_WORK TO COMPLETE_
• 1. Using the recipe text, answer these:
(a) What does the cup of ricotta cost?
(b) What event was the Spicy Tofu with Thai Basil and Coconut Rice Cakes made for?
(c) How many people does the total cost of $5.25 cover?
• 2. Could you turn the paragraph of the recipe text beginning "I made this for an Easter potluck" into a short bulleted list that keeps its main points?
• 3. What is the Spanish for this sentence from the recipe text: "The colors in this dish are gorgeous."

_PROVIDED TEXT_
BEGIN

Approximate cost to prepare:
1 cup ricotta - $3.50 (the good stuff)
3 eggs - $1.20
1/2 cup milk - $.25 (organic)
3 T. butter - $.30 (regular, organic is about double that)
1/2 c. flour, salt, 1 t. vanilla, dash nutmeg - negligible
TOTAL cost for 4 people - $5.25

Spicy Tofu with Thai Basil and Coconut Rice Cakes

I made this for an Easter potluck and everyone seemed to enjoy it. This dish is a little difficult to take for a potluck, since it needs to be served shortly after cooking, but it was ok lukewarm, too. The colors in this dish are gorgeous. the yellow rice, the slightly purple hues of the thai basil, the lime quarters and red peppers served alongside make this dish really attractive. This would be great for company.

END

_MATERIAL PROVIDED_
BEGIN

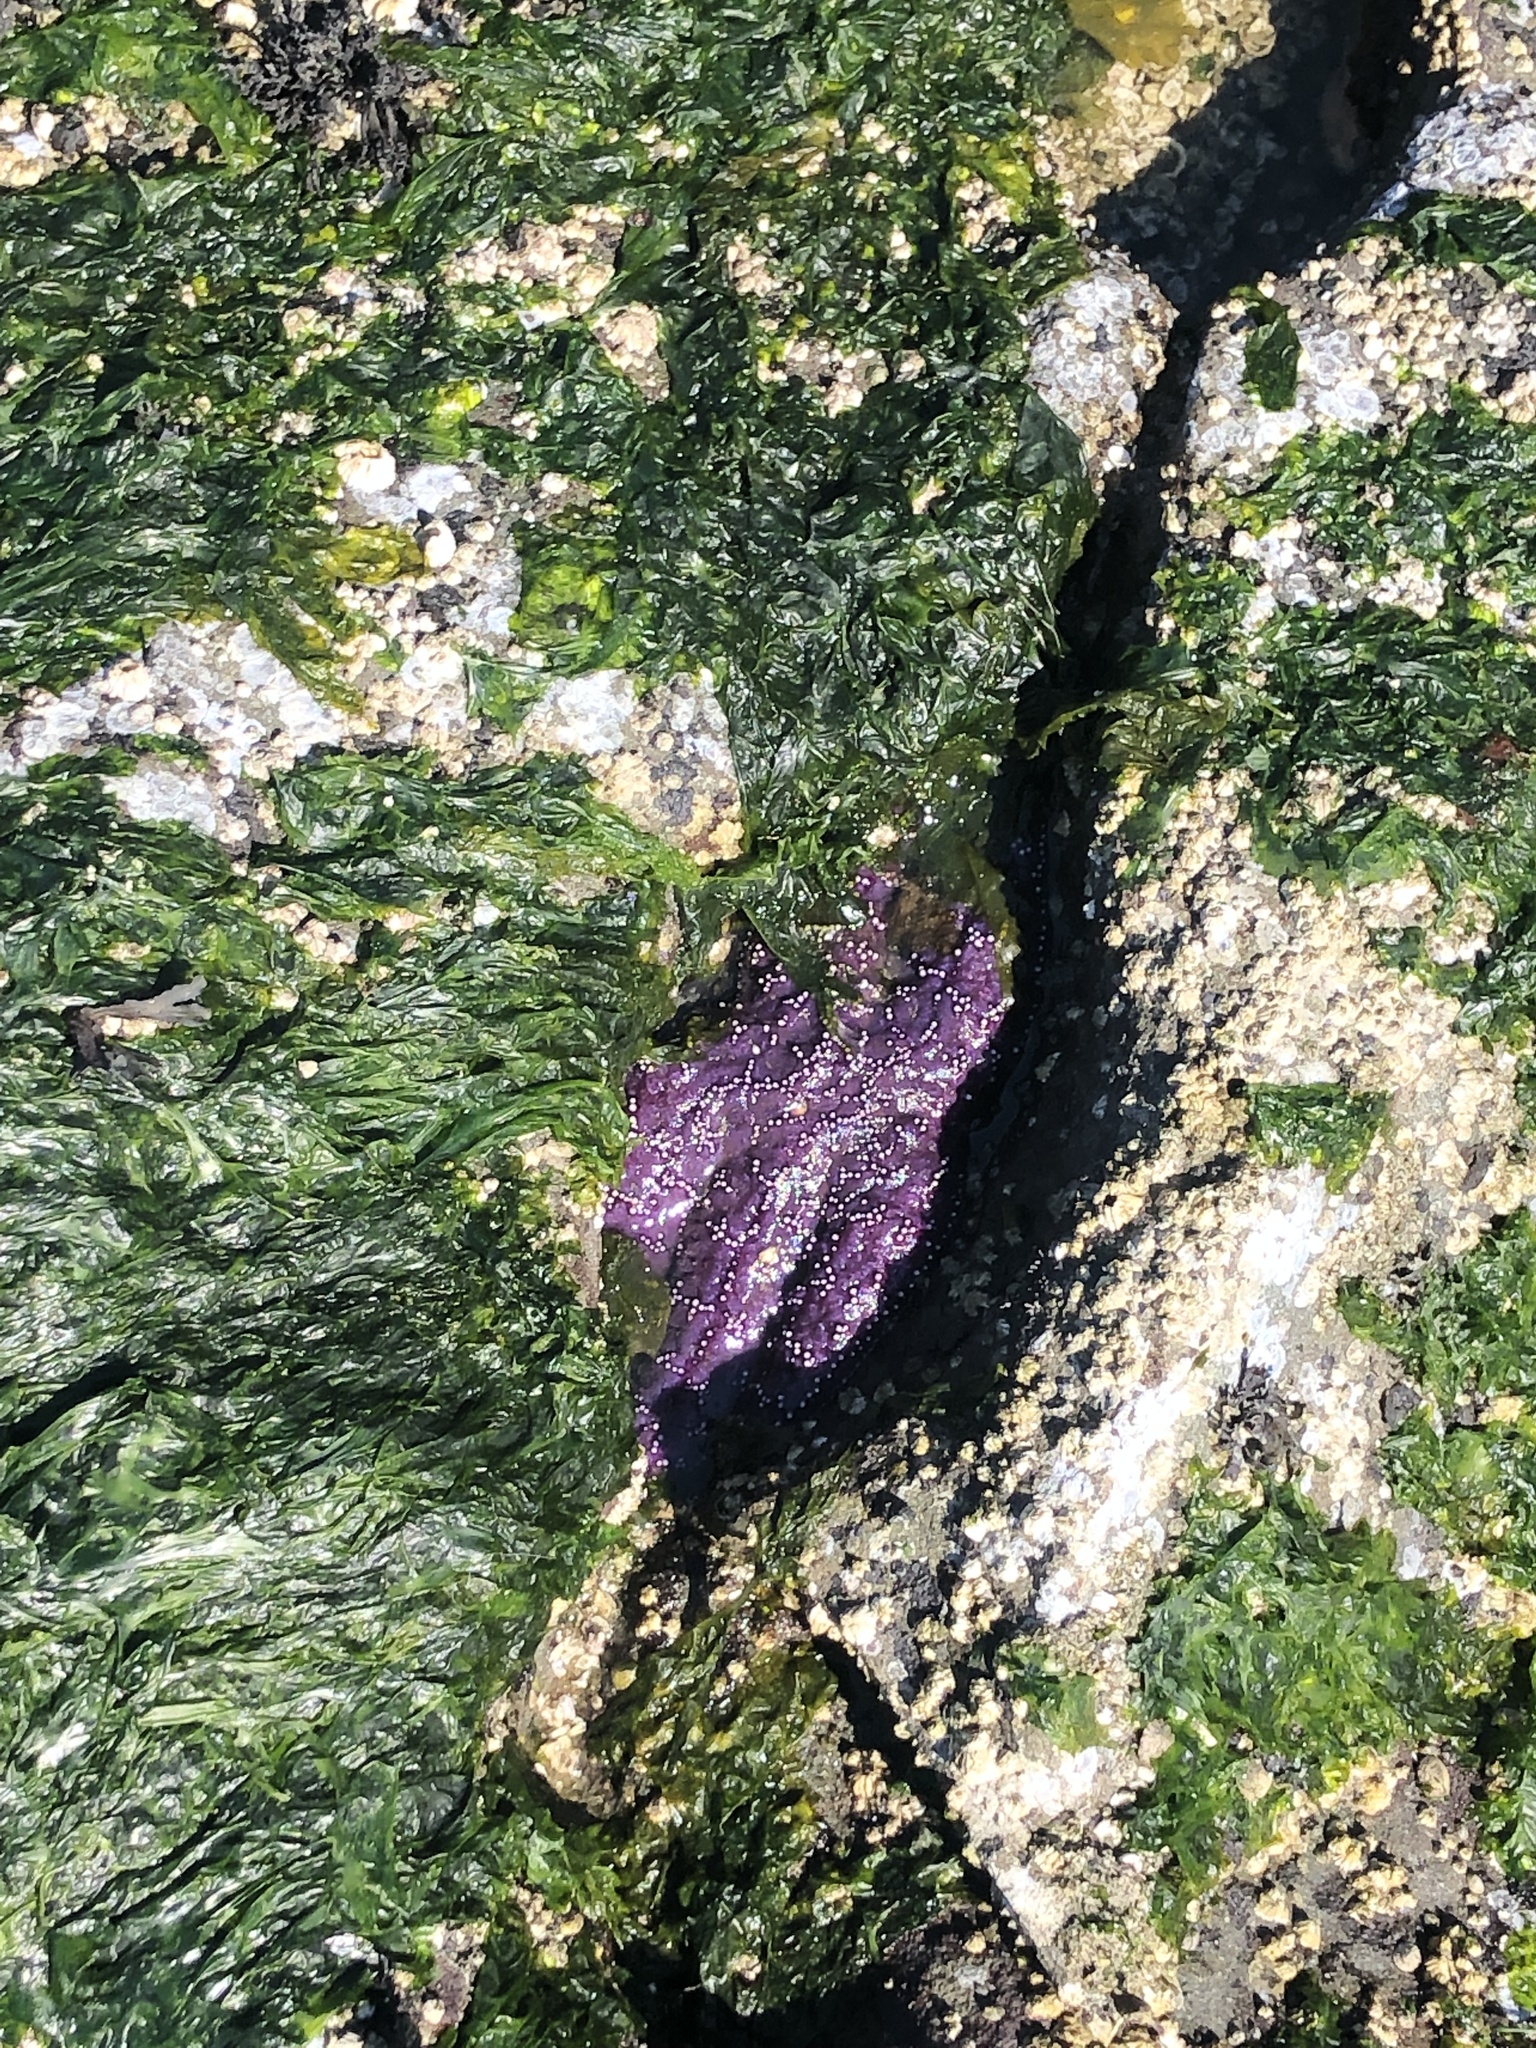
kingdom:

END

_ANSWERS TO EACH TASK_
• 1.
(a) $3.50
(b) An Easter potluck
(c) 4 people

• 2.
- Made for an Easter potluck, where everyone seemed to enjoy it
- Somewhat hard to take to a potluck because it should be served shortly after cooking, though it was ok lukewarm
- Gorgeous colors: yellow rice, slightly purple Thai basil, and lime quarters and red peppers served alongside
- Would be great for company

• 3. Los colores de este plato son preciosos.